ACTIVITY
Quote the listing below in full and exactly as written, but omit every picture.

EXTRACTED MATERIAL

.....

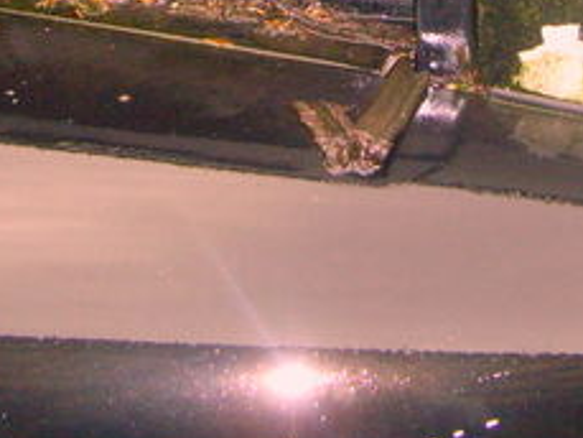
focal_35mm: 109
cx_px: 379
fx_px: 1837
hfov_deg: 18.0
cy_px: -79
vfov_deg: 13.3
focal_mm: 6.6
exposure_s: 1/45
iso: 200
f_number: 3.5
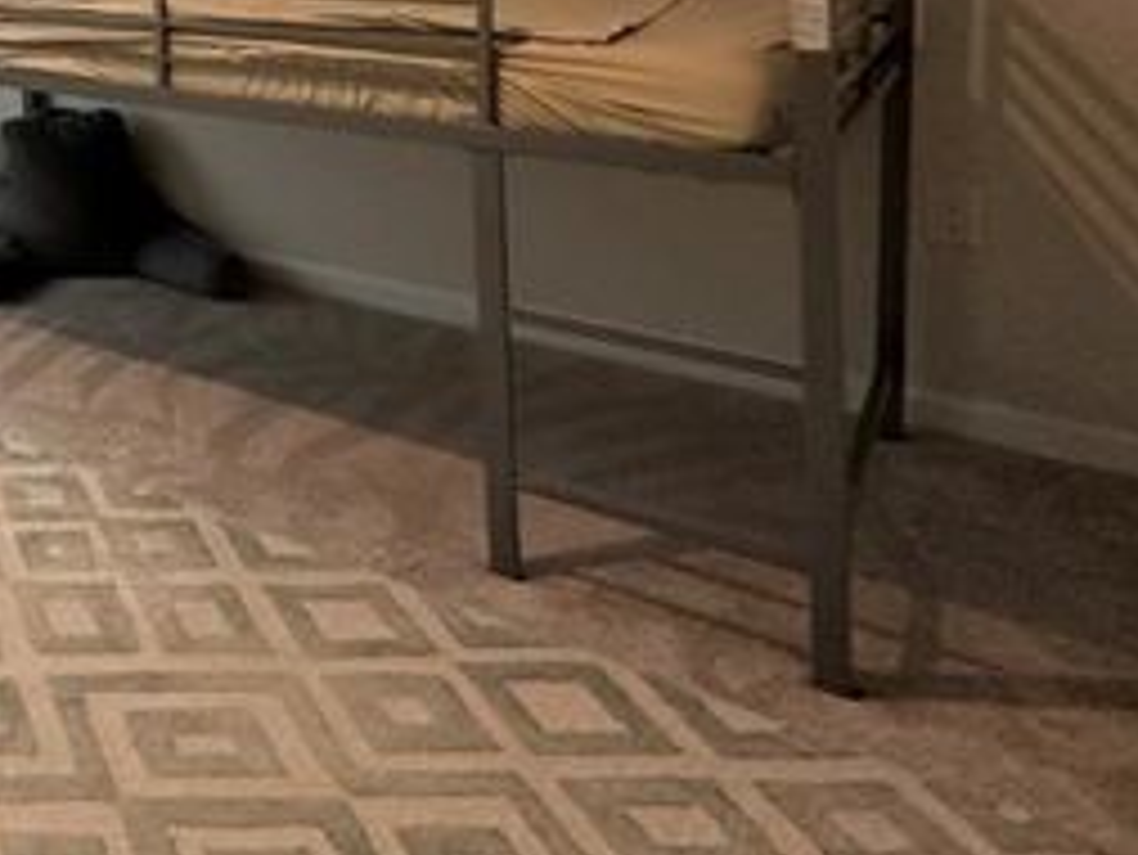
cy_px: -81
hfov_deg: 33.7
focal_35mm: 39
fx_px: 1283
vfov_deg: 32.5
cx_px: -362
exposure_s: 1/120
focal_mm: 2.22
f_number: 2.2
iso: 250
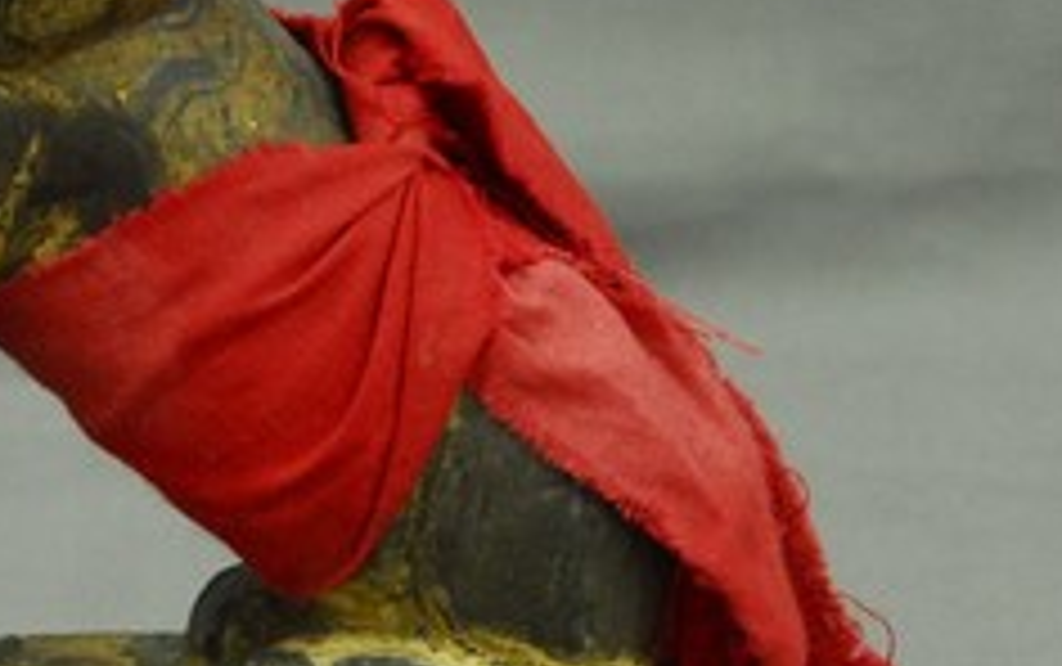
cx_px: 117
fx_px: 8401
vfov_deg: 4.5
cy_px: 396
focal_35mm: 290
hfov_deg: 7.2
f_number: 8
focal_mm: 70
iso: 1000
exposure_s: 1/6
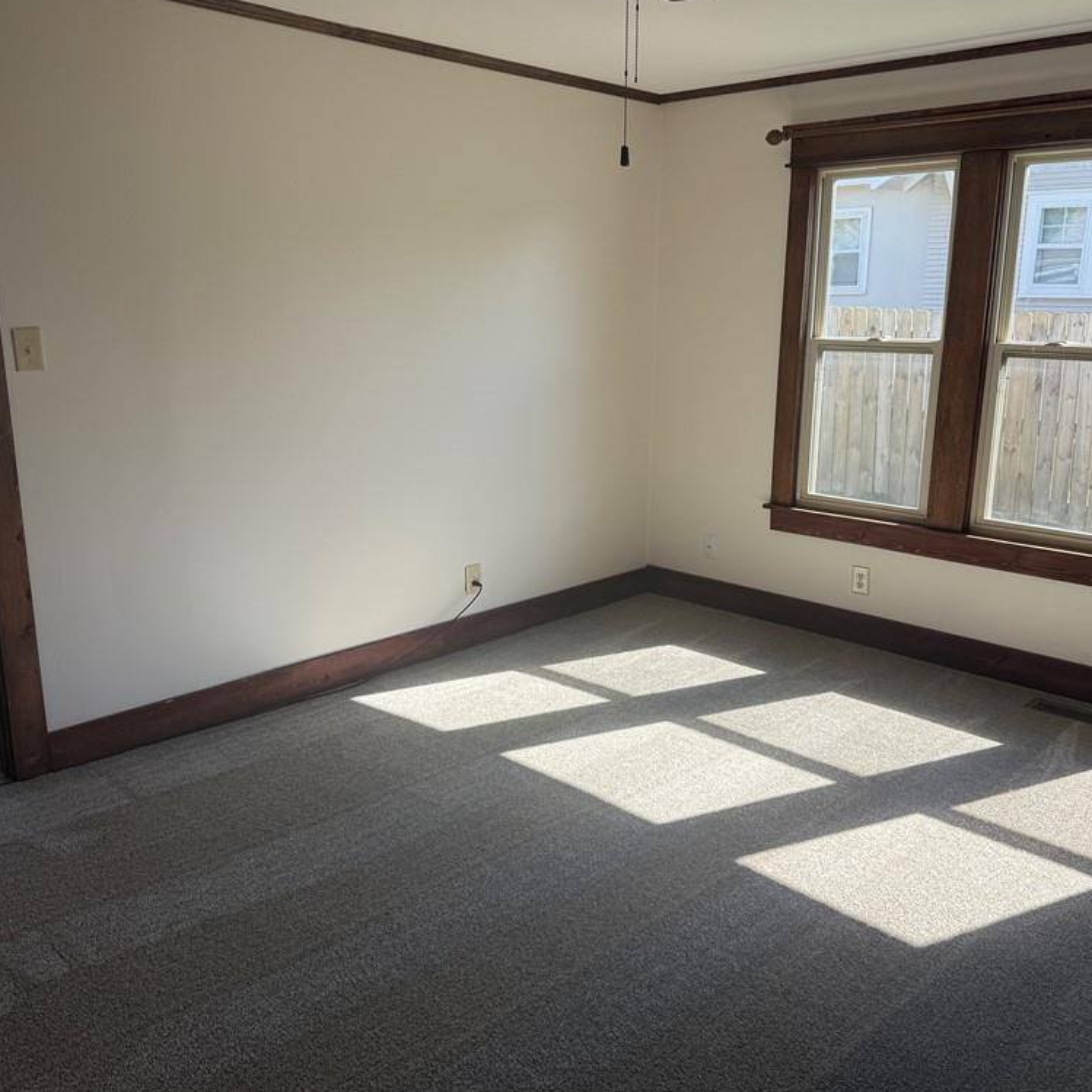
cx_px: 602
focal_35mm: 29
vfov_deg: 55.6
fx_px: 1035
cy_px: 550
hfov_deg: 55.5
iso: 80
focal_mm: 6.76
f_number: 1.78
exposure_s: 1/524
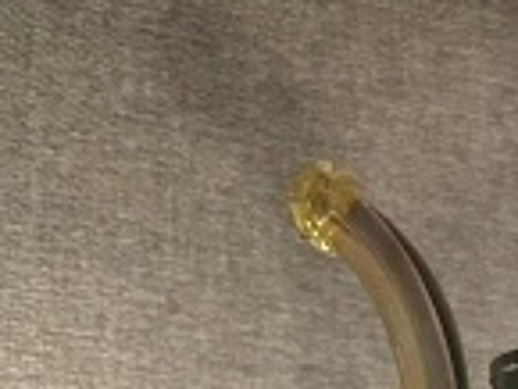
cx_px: 1182
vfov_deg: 9.9
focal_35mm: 132
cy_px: 924
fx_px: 1977
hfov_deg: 12.3
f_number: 1.78
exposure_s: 1/100
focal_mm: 6.86
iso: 200
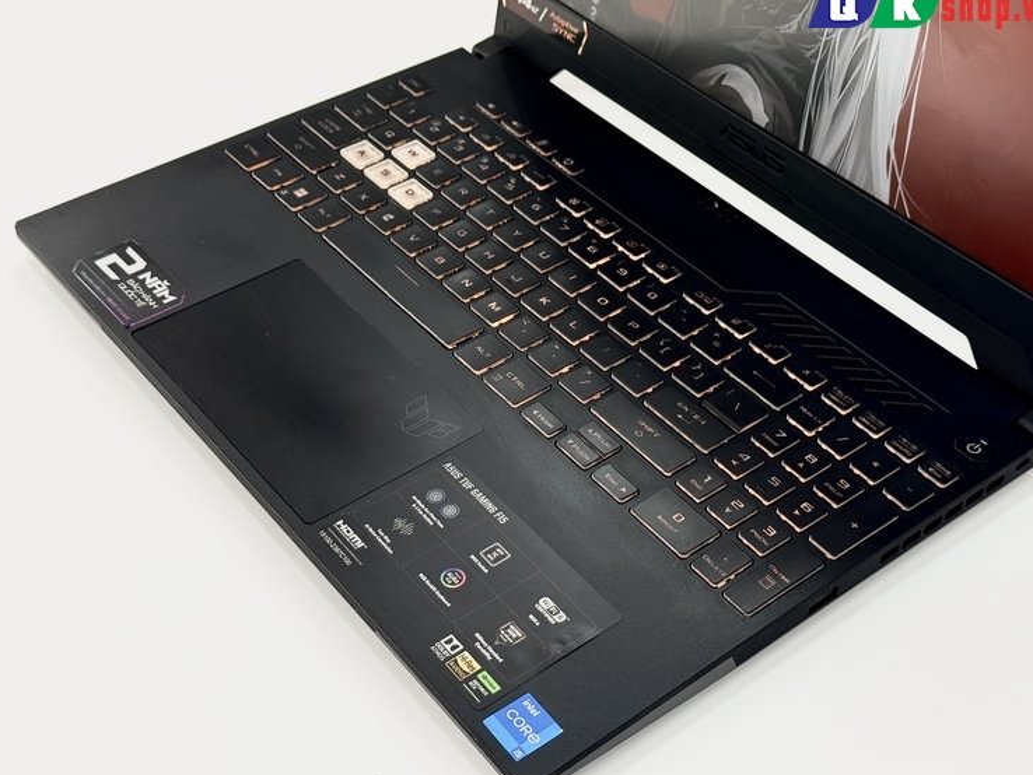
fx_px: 1552
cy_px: 375
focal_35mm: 52
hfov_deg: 36.8
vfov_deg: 28.0
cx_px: 540
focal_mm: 6.76
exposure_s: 1/96
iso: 100
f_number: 1.78
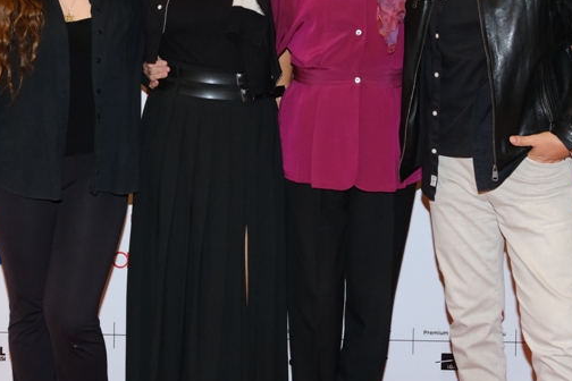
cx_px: 240
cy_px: 3
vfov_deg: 19.7
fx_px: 1064
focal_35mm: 67
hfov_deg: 30.0
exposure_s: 1/80
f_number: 5.6
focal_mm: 22
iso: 2500
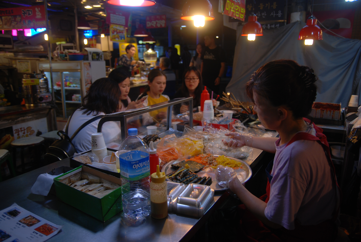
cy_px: 121
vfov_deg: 50.5
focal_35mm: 26
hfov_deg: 70.4
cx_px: 180
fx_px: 256
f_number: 2.8
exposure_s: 1/125
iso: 160
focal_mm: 17
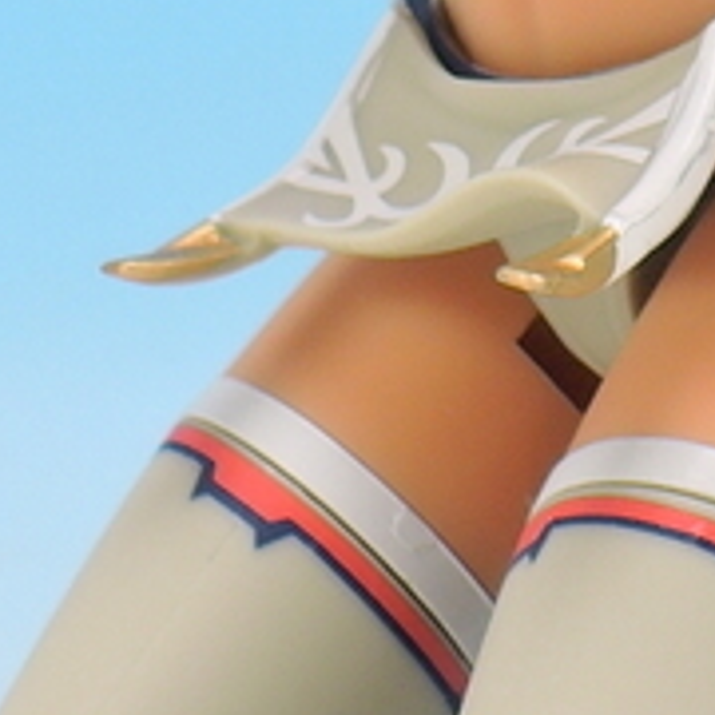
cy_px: -373
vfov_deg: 2.9
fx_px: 14091
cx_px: 739
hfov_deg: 2.9
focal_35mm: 603
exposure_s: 1/1.6
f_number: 7.1
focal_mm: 25.5
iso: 80
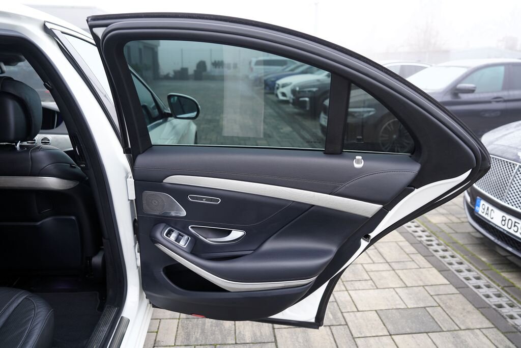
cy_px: 174
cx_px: 260
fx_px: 347
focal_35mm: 24
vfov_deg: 53.1
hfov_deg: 73.7
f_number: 3.5
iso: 100
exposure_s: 1/50
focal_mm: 24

.....

RESPONSE FOR THIS EXERCISE
focal_35mm: 109
cx_px: 379
fx_px: 1837
hfov_deg: 18.0
cy_px: -79
vfov_deg: 13.3
focal_mm: 6.6
exposure_s: 1/45
iso: 200
f_number: 3.5
cy_px: -81
hfov_deg: 33.7
focal_35mm: 39
fx_px: 1283
vfov_deg: 32.5
cx_px: -362
exposure_s: 1/120
focal_mm: 2.22
f_number: 2.2
iso: 250
cx_px: 117
fx_px: 8401
vfov_deg: 4.5
cy_px: 396
focal_35mm: 290
hfov_deg: 7.2
f_number: 8
focal_mm: 70
iso: 1000
exposure_s: 1/6
cx_px: 602
focal_35mm: 29
vfov_deg: 55.6
fx_px: 1035
cy_px: 550
hfov_deg: 55.5
iso: 80
focal_mm: 6.76
f_number: 1.78
exposure_s: 1/524
cx_px: 1182
vfov_deg: 9.9
focal_35mm: 132
cy_px: 924
fx_px: 1977
hfov_deg: 12.3
f_number: 1.78
exposure_s: 1/100
focal_mm: 6.86
iso: 200
fx_px: 1552
cy_px: 375
focal_35mm: 52
hfov_deg: 36.8
vfov_deg: 28.0
cx_px: 540
focal_mm: 6.76
exposure_s: 1/96
iso: 100
f_number: 1.78
cx_px: 240
cy_px: 3
vfov_deg: 19.7
fx_px: 1064
focal_35mm: 67
hfov_deg: 30.0
exposure_s: 1/80
f_number: 5.6
focal_mm: 22
iso: 2500
cy_px: 121
vfov_deg: 50.5
focal_35mm: 26
hfov_deg: 70.4
cx_px: 180
fx_px: 256
f_number: 2.8
exposure_s: 1/125
iso: 160
focal_mm: 17
cy_px: -373
vfov_deg: 2.9
fx_px: 14091
cx_px: 739
hfov_deg: 2.9
focal_35mm: 603
exposure_s: 1/1.6
f_number: 7.1
focal_mm: 25.5
iso: 80
cy_px: 174
cx_px: 260
fx_px: 347
focal_35mm: 24
vfov_deg: 53.1
hfov_deg: 73.7
f_number: 3.5
iso: 100
exposure_s: 1/50
focal_mm: 24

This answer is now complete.